The prime contenders for such compromised punk superstardom are the
Stranglers and the Dead Boys, either of whom could convert to modishly
bombed-out heavy metal inside of two months, and the Rods a/k/a Eddie
and the Hot Rods, basically a double-time boogie band. In America, any
grander artistic hopes must rest with those hard-working heroes of
concept punk, the Ramones, who have charted a single and attracted the
biggest booking agent in rock, both inconceivable feats a year
ago. Among the English bands the fate of the Sex Pistols is crucial;
Johnny Rotten looks like a rock star who could matter, and he might
ease things for the Jam and the Vibrators, both pop-based, hook-prone
hard rock bands of a sort that has proved too tough for comfort
before, and even for the Clash, so crude and unpretty that they
qualify as protest music in every sense of the word. Rotten is so
special, though, that his commercial impact might have negative
musical effects--so far, he's found truth in the kind of overstated
self-dramatization that has killed so much rock and roll, but I don't
look forward to his imitators. That's why I'm rooting for the
Ramones--they suggest a way out of his expressionistic cul-de-sac,
just as Rotten suggests a way out of their formalistic one, and the
syntheses could be stunning, as Television, Patti Smith, and Talking
Heads have already demonstrated.
By experimenting with certain implicit imperatives of rock and roll,
punk cleans out the ears. It's one thing to theorize that most of what
is called hard rock these days is really a species of MOR, another to
recoil at the goo of Foreigner after scouring yourself with the Clash
for a week. It's one thing to know that great stylists are born of the
sort of naïve audacity that's unhampered by technical preconceptions,
another to hear Tom Verlaine turn into a great rock guitarist who owes
almost nothing to blues beyond bent notes. It's one thing to believe
that music need not swing to activate, another to pogo up and down to
the Clash while some Italian Communist who likes Pink Floyd--a
combination that would ordinarily seem wondrous--complains about "the
rhythm of death." I mean, this music definitely decreases your
tolerance for sentimentality.
Sentimentality has its uses, of course. Basically, it is
sentimentality that enables us to believe in things, to get through
life, and because these are artists who don't yet believe in very
much, I worry about how they and their audience are going to
manage.

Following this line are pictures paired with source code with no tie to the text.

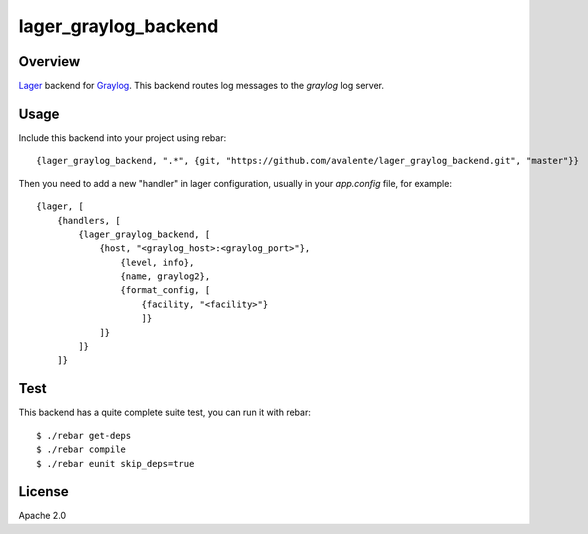 lager_graylog_backend
+++++++++++++++++++++

Overview
--------

`Lager <https://github.com/basho/lager>`_ backend for `Graylog <http://graylog2.org>`_.
This backend routes log messages to the `graylog` log server.

Usage
-----

Include this backend into your project using rebar::

    {lager_graylog_backend, ".*", {git, "https://github.com/avalente/lager_graylog_backend.git", "master"}}

Then you need to add a new "handler" in lager configuration, usually in your `app.config` file, for example::

    {lager, [
        {handlers, [
            {lager_graylog_backend, [
                {host, "<graylog_host>:<graylog_port>"},
                    {level, info}, 
                    {name, graylog2},
                    {format_config, [
                        {facility, "<facility>"}
                        ]}
                ]}
            ]}
        ]}

Test
----

This backend has a quite complete suite test, you can run it with rebar::

    $ ./rebar get-deps
    $ ./rebar compile
    $ ./rebar eunit skip_deps=true

License
-------

Apache 2.0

Think of it--they don't even claim to believe in rock and
roll. Yet that too I find cleansing, because the music business has
transformed believing in rock and roll into the most odious
sentimentality of all. Rock and roll isn't something you believe in,
in that onanistic, self-reflexive way that has vitiated so much
modernist art. It is something you do to get somewhere else, until the
doing becomes a kind of belief in itself. That, after all, is the
avant-punk attitude, and at this pregnant moment it seems at least
possible that these rock and rollers won't end up where they began.